== Supplied material ==
----

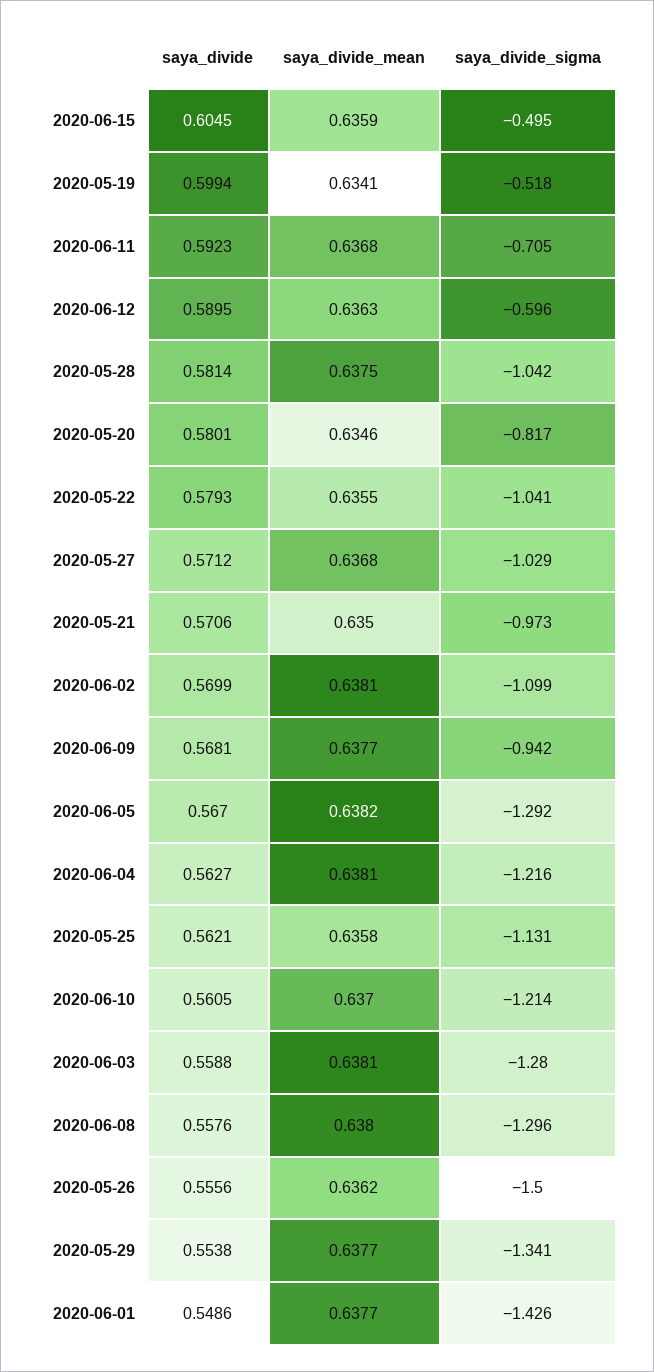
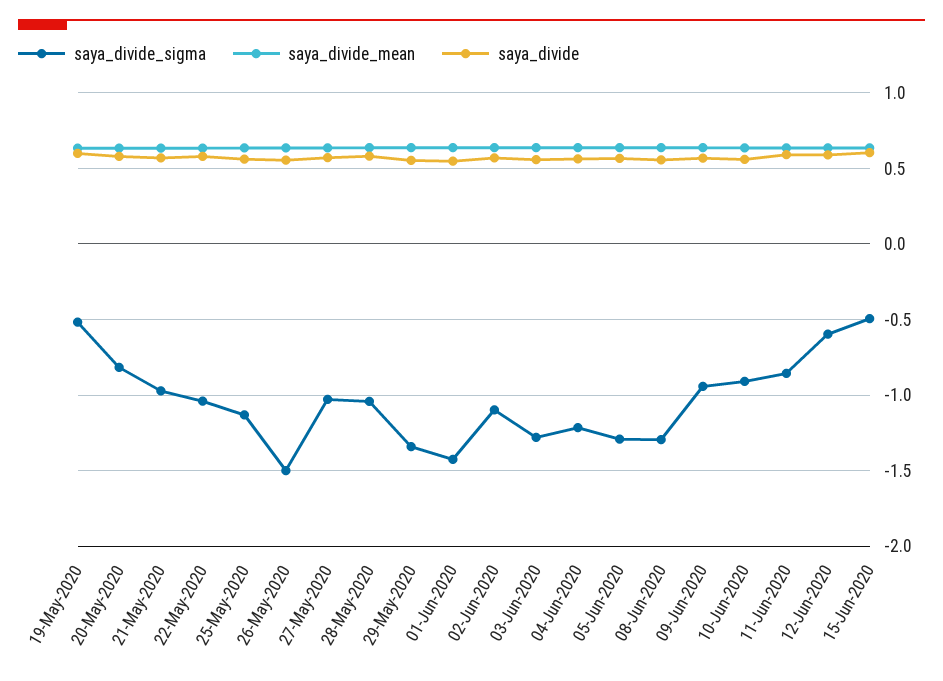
  {
    "saya_divide": {
      "2020-06-15": 0.6045,
      "2020-05-19": 0.5994,
      "2020-06-11": 0.5923,
      "2020-06-12": 0.5895,
      "2020-05-28": 0.5814,
      "2020-05-20": 0.5801,
      "2020-05-22": 0.5793,
      "2020-05-27": 0.5712,
      "2020-05-21": 0.5706,
      "2020-06-02": 0.5699,
      "2020-06-09": 0.5681,
      "2020-06-05": 0.567,
      "2020-06-04": 0.5627,
      "2020-05-25": 0.5621,
      "2020-06-10": 0.5605,
      "2020-06-03": 0.5588,
      "2020-06-08": 0.5576,
      "2020-05-26": 0.5556,
      "2020-05-29": 0.5538,
      "2020-06-01": 0.5486
    },
    "saya_divide_mean": {
      "2020-06-15": 0.6359,
      "2020-05-19": 0.6341,
      "2020-06-11": 0.6368,
      "2020-06-12": 0.6363,
      "2020-05-28": 0.6375,
      "2020-05-20": 0.6346,
      "2020-05-22": 0.6355,
      "2020-05-27": 0.6368,
      "2020-05-21": 0.635,
      "2020-06-02": 0.6381,
      "2020-06-09": 0.6377,
      "2020-06-05": 0.6382,
      "2020-06-04": 0.6381,
      "2020-05-25": 0.6358,
      "2020-06-10": 0.637,
      "2020-06-03": 0.6381,
      "2020-06-08": 0.638,
      "2020-05-26": 0.6362,
      "2020-05-29": 0.6377,
      "2020-06-01": 0.6377
    },
    "saya_divide_sigma": {
      "2020-06-15": -0.495,
      "2020-05-19": -0.518,
-     "2020-06-11": -0.705,
+     "2020-06-11": -0.85,
      "2020-06-12": -0.596,
      "2020-05-28": -1.042,
      "2020-05-20": -0.817,
      "2020-05-22": -1.041,
      "2020-05-27": -1.029,
      "2020-05-21": -0.973,
      "2020-06-02": -1.099,
      "2020-06-09": -0.942,
      "2020-06-05": -1.292,
      "2020-06-04": -1.216,
      "2020-05-25": -1.131,
-     "2020-06-10": -1.214,
+     "2020-06-10": -0.9,
      "2020-06-03": -1.28,
      "2020-06-08": -1.296,
      "2020-05-26": -1.5,
      "2020-05-29": -1.341,
      "2020-06-01": -1.426
    }
  }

----

== Task description ==
Give every record again exactly, apart from the pictures, which stay out.

== Written answer ==
  {
    "saya_divide": {
      "2020-06-15": 0.6045,
      "2020-05-19": 0.5994,
      "2020-06-11": 0.5923,
      "2020-06-12": 0.5895,
      "2020-05-28": 0.5814,
      "2020-05-20": 0.5801,
      "2020-05-22": 0.5793,
      "2020-05-27": 0.5712,
      "2020-05-21": 0.5706,
      "2020-06-02": 0.5699,
      "2020-06-09": 0.5681,
      "2020-06-05": 0.567,
      "2020-06-04": 0.5627,
      "2020-05-25": 0.5621,
      "2020-06-10": 0.5605,
      "2020-06-03": 0.5588,
      "2020-06-08": 0.5576,
      "2020-05-26": 0.5556,
      "2020-05-29": 0.5538,
      "2020-06-01": 0.5486
    },
    "saya_divide_mean": {
      "2020-06-15": 0.6359,
      "2020-05-19": 0.6341,
      "2020-06-11": 0.6368,
      "2020-06-12": 0.6363,
      "2020-05-28": 0.6375,
      "2020-05-20": 0.6346,
      "2020-05-22": 0.6355,
      "2020-05-27": 0.6368,
      "2020-05-21": 0.635,
      "2020-06-02": 0.6381,
      "2020-06-09": 0.6377,
      "2020-06-05": 0.6382,
      "2020-06-04": 0.6381,
      "2020-05-25": 0.6358,
      "2020-06-10": 0.637,
      "2020-06-03": 0.6381,
      "2020-06-08": 0.638,
      "2020-05-26": 0.6362,
      "2020-05-29": 0.6377,
      "2020-06-01": 0.6377
    },
    "saya_divide_sigma": {
      "2020-06-15": -0.495,
      "2020-05-19": -0.518,
-     "2020-06-11": -0.705,
+     "2020-06-11": -0.85,
      "2020-06-12": -0.596,
      "2020-05-28": -1.042,
      "2020-05-20": -0.817,
      "2020-05-22": -1.041,
      "2020-05-27": -1.029,
      "2020-05-21": -0.973,
      "2020-06-02": -1.099,
      "2020-06-09": -0.942,
      "2020-06-05": -1.292,
      "2020-06-04": -1.216,
      "2020-05-25": -1.131,
-     "2020-06-10": -1.214,
+     "2020-06-10": -0.9,
      "2020-06-03": -1.28,
      "2020-06-08": -1.296,
      "2020-05-26": -1.5,
      "2020-05-29": -1.341,
      "2020-06-01": -1.426
    }
  }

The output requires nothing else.